Neilton is an unincorporated community and census-designated place (CDP) in Grays Harbor County, Washington, United States. The population was 299 at the 2020 census, down from 315 at the 2010 census.

==Geography==
Neilton is located in northern Grays Harbor County within Olympic National Forest along U.S. Route 101. The CDP extends north along US 101 to Boulder Creek and south to Cook Creek, while to the east it runs to the 2654 ft crest of Quinault Ridge. US 101 leads north 4 mi to Amanda Park and south 14 mi to Humptulips. Aberdeen is 39 mi to the south on US 101, and Queets is 29 mi to the northwest.

According to the United States Census Bureau, the Neilton CDP has a total area of 25.0 sqkm, all of it land.

===Climate===
The climate in this area has mild differences between highs and lows, and there is adequate rainfall year-round. According to the Köppen Climate Classification system, Neilton has a marine west coast climate, abbreviated "Cfb" on climate maps.

==Demographics==

Neilton first appeared as a census designated place in the 2000 U.S. census.

Historical population
| Census | Pop. | Note | %± |
| 2000 | 345 |  | — |
| 2010 | 315 |  | −8.7% |
| 2020 | 299 |  | −5.1% |
U.S. Decennial Census 1990 2000 2010

===Racial and ethnic composition===

Neilton CDP, Washington – Racial and ethnic composition Note: the US Census treats Hispanic/Latino as an ethnic category. This table excludes Latinos from the racial categories and assigns them to a separate category. Hispanics/Latinos may be of any race.
| Race / Ethnicity (NH = Non-Hispanic) | Pop 2000 | Pop 2010 | Pop 2020 | % 2000 | % 2010 | % 2020 |
|---|---|---|---|---|---|---|
| White alone (NH) | 303 | 219 | 184 | 87.83% | 69.52% | 61.54% |
| Black or African American alone (NH) | 0 | 1 | 1 | 0.00% | 0.32% | 0.33% |
| Native American or Alaska Native alone (NH) | 14 | 17 | 20 | 4.06% | 5.40% | 6.69% |
| Asian alone (NH) | 0 | 0 | 0 | 0.00% | 0.00% | 0.00% |
| Native Hawaiian or Pacific Islander alone (NH) | 0 | 0 | 2 | 0.00% | 0.00% | 0.67% |
| Other race alone (NH) | 0 | 0 | 2 | 0.00% | 0.00% | 0.67% |
| Mixed race or Multiracial (NH) | 7 | 17 | 12 | 2.03% | 5.40% | 4.01% |
| Hispanic or Latino (any race) | 21 | 61 | 78 | 6.09% | 19.37% | 26.09% |
| Total | 345 | 315 | 299 | 100.00% | 100.00% | 100.00% |

===2000 census===
As of the census of 2000, there were 345 people, 128 households, and 96 families residing in the CDP. The population density was 35.8 people per square mile (13.8/km^{2}). There were 138 housing units at an average density of 14.3/sq mi (5.5/km^{2}). The racial makeup of the CDP was 88.41% White, 4.35% Native American, 5.22% from other races, and 2.03% from two or more races. Hispanic or Latino of any race were 6.09% of the population.
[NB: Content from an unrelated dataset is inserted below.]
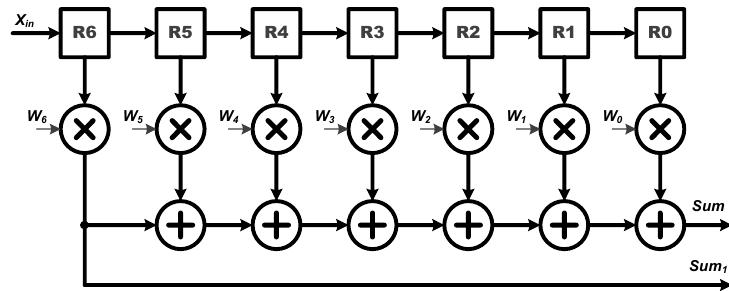
Figure 3. Architecture of the proposed PE module.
There were 128 households, out of which 40.6% had children under the age of 18 living with them, 64.8% were married couples living together, 4.7% had a female householder with no husband present, and 25.0% were non-families. 19.5% of all households were made up of individuals, and 8.6% had someone living alone who was 65 years of age or older. The average household size was 2.70 and the average family size was 3.06.

In the CDP, the population was spread out, with 29.0% under the age of 18, 6.7% from 18 to 24, 25.2% from 25 to 44, 27.2% from 45 to 64, and 11.9% who were 65 years of age or older. The median age was 38 years. For every 100 females, there were 111.7 males. For every 100 females age 18 and over, there were 100.8 males.
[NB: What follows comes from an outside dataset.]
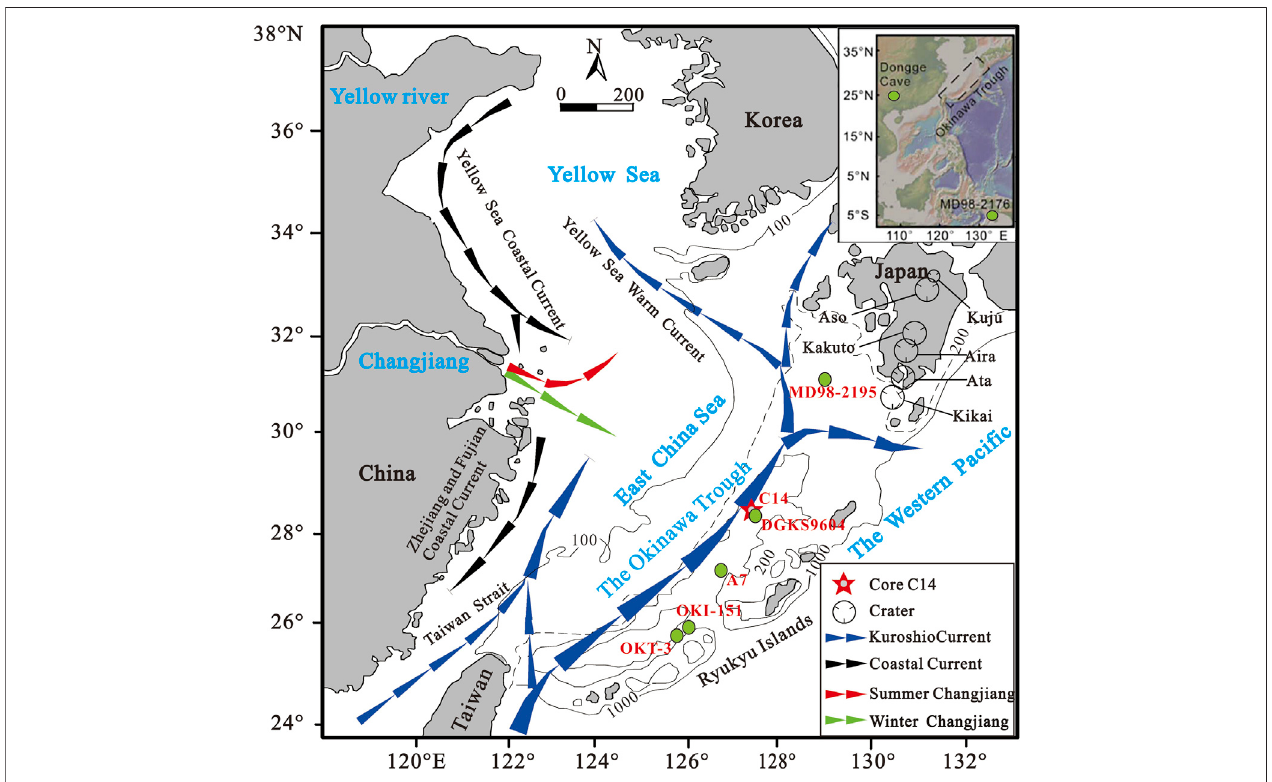
FIGURE1| LocationofcoreC14inthemiddleOkinawaTrough(OT)andselectedpaleoenvironmentalsettings,includingDonggeCaveinsouthernChina(Dykoski etal.,2005),coreMD98-2176inthewesterntropicalPaci fi c(Stottetal.,2004),coresA7(Sunetal.,2005)andDGKS9604(Yuetal.,2009)inthemiddleOT,coresOKT- 3 (Zhao et al., 2015) and OKI-151(Xuet al., 2018) in thesouthernOT,and coreMD98-2195 (Yamamoto et al.,2013)in the northern OT.The map was revised from Dou et al. (2010). The Contour unit is meter. Volcano locations around Japan were modi fi ed according to Machida (1999).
The median income for a household in the CDP was $35,250, and the median income for a family was $44,375. Males had a median income of $30,781 versus $26,250 for females. The per capita income for the CDP was $15,856. About 5.6% of families and 8.0% of the population were below the poverty line, including 7.8% of those under age 18 and none of those age 65 or over.

==Education==
The community is served by the Lake Quinault School District.